In our example, $a = u$ and $b = 1$ :

${u}^{3} - 1 = {u}^{3} - {1}^{3} = \left(u - 1\right) \left({u}^{2} + u \cdot 1 + {1}^{2}\right) = \left(u - 1\right) \left({u}^{2} + u + 1\right)$

In fact, in general we find:

${a}^{n} - {b}^{n} = \left(a - b\right) \left({a}^{n - 1} + {a}^{n - 2} b + {a}^{n - 3} {b}^{2} + \ldots + {b}^{n - 1}\right)$

When you multiply it out, most of the terms cancel.

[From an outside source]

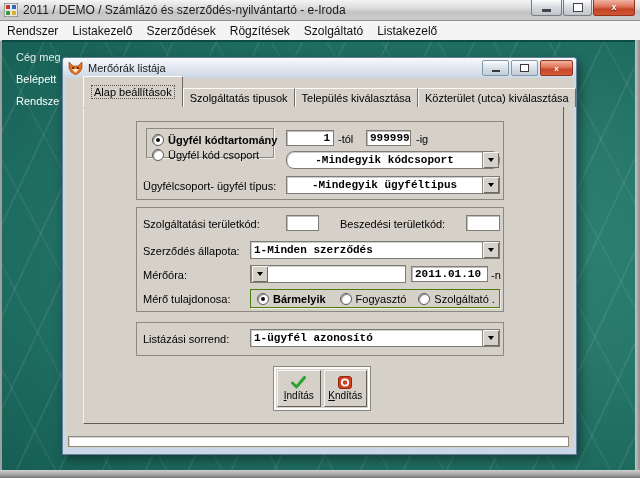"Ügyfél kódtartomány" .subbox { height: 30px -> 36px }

When $n$ is even, the second factor can be factorised further:

${a}^{n - 1} + {a}^{n - 2} b + {a}^{n - 3} {b}^{2} + \ldots + {b}^{n - 1}$

$= \left(a + b\right) \left({a}^{n - 2} + {a}^{n - 4} {b}^{2} + \ldots + {b}^{n - 2}\right)$

There are no more linear factors with Real coefficients, but there are quadratic factors with Real coefficients.

For example:

${a}^{6} - {b}^{6} = \left(a - b\right) \left(a + b\right) \left({a}^{2} - a b + {b}^{2}\right) \left({a}^{2} + a b + {b}^{2}\right)$